Silicon Knights has been ordered to pay Epic Games more than $9 million dollars and destroy all unsold copies of its recent games. The ruling, reported by Gamasutra, came about after Silicon Knights’ allegations in 2007 that Epic was deliberately sabotaging other developers’ efforts to use its Unreal Engine 3. To say the beleaguered independent studio’s claims backfired would be a gentle way of putting it.

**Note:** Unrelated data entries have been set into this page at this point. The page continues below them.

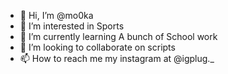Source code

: - 👋 Hi, I’m @mo0ka
- 👀 I’m interested in Sports
- 🌱 I’m currently learning A bunch of School work
- 💞️ I’m looking to collaborate on scripts
- 📫 How to reach me my instagram at @igplug._

<!---
mo0ka/mo0ka is a ✨ special ✨ repository because its `README.md` appears on your GitHub profile.
You can click the Preview link to take a look at your changes.
--->
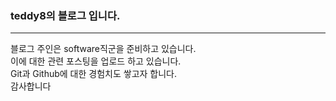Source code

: ### teddy8의 블로그 입니다.

---

블로그 주인은 software직군을 준비하고 있습니다.<br>
이에 대한 관련 포스팅을 업로드 하고 있습니다.<br>
Git과 Github에 대한 경험치도 쌓고자 합니다.<br>
감사합니다<br>
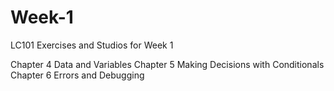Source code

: # Week-1
LC101 Exercises and Studios for Week 1

Chapter 4 Data and Variables
Chapter 5 Making Decisions with Conditionals
Chapter 6 Errors and Debugging
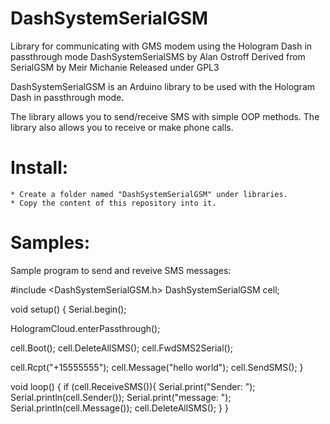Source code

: # DashSystemSerialGSM
Library for communicating with GMS modem using the Hologram Dash in passthrough mode
DashSystemSerialSMS by Alan Ostroff
Derived from SerialGSM by Meir Michanie 
Released under GPL3

DashSystemSerialGSM is an Arduino library to be used with the Hologram Dash in passthrough mode.

The library allows you to send/receive SMS with simple OOP methods. The library also allows you to receive or make phone calls.

Install:
========

	* Create a folder named "DashSystemSerialGSM" under libraries.
	* Copy the content of this repository into it.


Samples:
========
Sample program to send and reveive SMS messages:


#include <DashSystemSerialGSM.h>
DashSystemSerialGSM cell;

void setup() {
  Serial.begin();

  HologramCloud.enterPassthrough();

  cell.Boot();
  cell.DeleteAllSMS();
  cell.FwdSMS2Serial();

  cell.Rcpt("+15555555");
  cell.Message("hello world");
  cell.SendSMS();
}

void loop() {
   if (cell.ReceiveSMS()){
     Serial.print("Sender: ");
     Serial.println(cell.Sender());
     Serial.print("message: ");
     Serial.println(cell.Message());
     cell.DeleteAllSMS();
  }
}
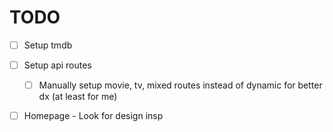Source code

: # TODO

- [ ] Setup tmdb

- [ ] Setup api routes

  - [ ] Manually setup movie, tv, mixed routes instead of dynamic for better dx (at least for me)

- [ ] Homepage - Look for design insp
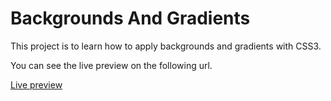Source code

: # Backgrounds And Gradients
This project is to learn how to apply backgrounds and gradients with CSS3.

You can see the live preview on the following url.


[Live preview](https://github.com/jcromerohdz/backgrounds_and_gradients/blob/master/index.html)
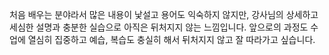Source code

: 처음 배우는 분야라서 많은 내용이 낯설고 용어도 익숙하지 않지만, 강사님의 상세하고 세심한 설명과 충분한 실습으로 아직은 뒤처지지 않는 느낌입니다.
앞으로의 과정도 수업에 열심히 집중하고 예습, 복습도 충실히 해서 뒤처지지 않고 잘 따라가고 싶습니다.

A North Carolina district judge ruled in favor of Epic Games’ countersuit, finding that Silicon Knights “repeatedly and deliberately copied significant portions of Epic Games’s code containing trade secrets” to produce its own game engine, which it used for Too Human and X-Men Destiny. The judge ordered Silicon Knights to purge all offending code from its current engine, but the ruling didn’t stop there.
Silicon Knights must recall and destroy all unsold copies of the two games, as well as all code for previously unannounced titles The Box/Ritualyst, The Sandman, and Siren in the Maelstrom. If you’ve ever been tempted to try out Too Human as a case study in unfulfilled potential, now’s the time.
Silicon Knights has until December 21 to pay the $9.2 million (roughly half for damages and half covering Epic’s legal costs) and comply with the rest of the instructions.